Cyrano de Bergerac, Tramway, Glasgow *****
The show starts hesitantly, as the company camp their way through the story’s theatrical prologue; Brian Ferguson’s taut, wiry Cyrano arrives late, and almost like a walking embodiment of a classic Glasgow attitude to the arts – passionate about the act of creation, but absolutely unwilling to accept some prinked-up bourgeois version of what theatre should be.
From the start, Morgan’s language is like another player on stage, flaunting its wit and outrageous rhymes, dicing with absurdity and bathos, fiercely challenging all assumptions about how lyricism and beauty should sound. This is not only a Scots version of Cyrano but a Glaswegian one, with Jessica Hardwick’s sharp and lovely Roxane giving as good as she gets in the street-banter stakes; and if you add a torrent of punk-inflected cross-period costumes from the legendary Pam Hogg, and movement sequences by Kally Lloyd-Jones that conjure up the rebellious fighting discipline of Cyrano’s Gascon cadets in unforgettable style, the result is a continuously dazzling theatrical spectacle, as purposeful as it is unpredictable.

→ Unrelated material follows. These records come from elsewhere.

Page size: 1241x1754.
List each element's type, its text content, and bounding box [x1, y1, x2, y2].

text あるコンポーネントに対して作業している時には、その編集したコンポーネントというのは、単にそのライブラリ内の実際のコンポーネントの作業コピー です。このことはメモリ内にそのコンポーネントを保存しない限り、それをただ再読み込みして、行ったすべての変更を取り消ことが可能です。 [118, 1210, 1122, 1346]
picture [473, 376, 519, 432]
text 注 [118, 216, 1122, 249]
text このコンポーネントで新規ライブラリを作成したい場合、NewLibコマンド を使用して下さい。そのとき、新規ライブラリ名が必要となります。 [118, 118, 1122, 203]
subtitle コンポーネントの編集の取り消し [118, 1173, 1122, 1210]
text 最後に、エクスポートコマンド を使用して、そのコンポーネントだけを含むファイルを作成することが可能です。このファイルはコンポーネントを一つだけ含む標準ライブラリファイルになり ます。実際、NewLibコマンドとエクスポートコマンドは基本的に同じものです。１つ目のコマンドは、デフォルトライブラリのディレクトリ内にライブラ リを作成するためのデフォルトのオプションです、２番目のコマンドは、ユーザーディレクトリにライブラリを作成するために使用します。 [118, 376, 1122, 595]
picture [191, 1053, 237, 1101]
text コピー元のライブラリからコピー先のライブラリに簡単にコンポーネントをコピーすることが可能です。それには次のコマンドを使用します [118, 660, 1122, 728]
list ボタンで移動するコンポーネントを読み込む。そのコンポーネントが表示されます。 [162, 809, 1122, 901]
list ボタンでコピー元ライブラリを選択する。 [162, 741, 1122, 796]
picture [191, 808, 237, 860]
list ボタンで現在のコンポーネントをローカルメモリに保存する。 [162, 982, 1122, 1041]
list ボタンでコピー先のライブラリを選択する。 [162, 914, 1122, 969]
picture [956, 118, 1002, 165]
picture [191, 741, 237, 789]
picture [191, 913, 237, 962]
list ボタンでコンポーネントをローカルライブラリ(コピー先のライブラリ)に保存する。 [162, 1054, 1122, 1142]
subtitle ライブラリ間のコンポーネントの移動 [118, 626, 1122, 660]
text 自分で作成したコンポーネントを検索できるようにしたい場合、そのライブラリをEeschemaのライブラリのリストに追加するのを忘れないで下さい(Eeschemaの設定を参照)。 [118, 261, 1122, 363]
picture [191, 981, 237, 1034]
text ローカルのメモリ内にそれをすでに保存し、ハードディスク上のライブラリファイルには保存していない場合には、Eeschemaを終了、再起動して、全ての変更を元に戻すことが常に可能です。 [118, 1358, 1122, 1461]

At the core of the story, though, there remains Rostand’s romantic 19th century narrative, the story of a mighty soldier, poet and lover with a nose so large he cannot believe himself worthy of love; and this infinitely poignant tale is finally all the more heartbreaking for emerging unscathed from the sound and fury of Morgan’s remarkable text, and Hill’s bold production.
There’s still some work to be done, perhaps, on the pacing of Cyrano’s long final monologue, which seems to tax Brian Ferguson almost to his limit, at the end of a remarkable performance in which he seems to absorb and stand for the whole meaning of Morgan’s great translation. Yet even that final imperfection is all of a piece with the jagged and unforgettable theatrical landscape of this production, which sings the big song of humanity in an inimitable Scottish voice, and with an ambition and sense of style that not only thrills the eye, but utterly wins the heart.
Tramway, Glasgow, until 22 September; Lyceum Theatre, Edinburgh, 13 October until 3 November; Eden Court Theatre, Inverness, 7-10 November.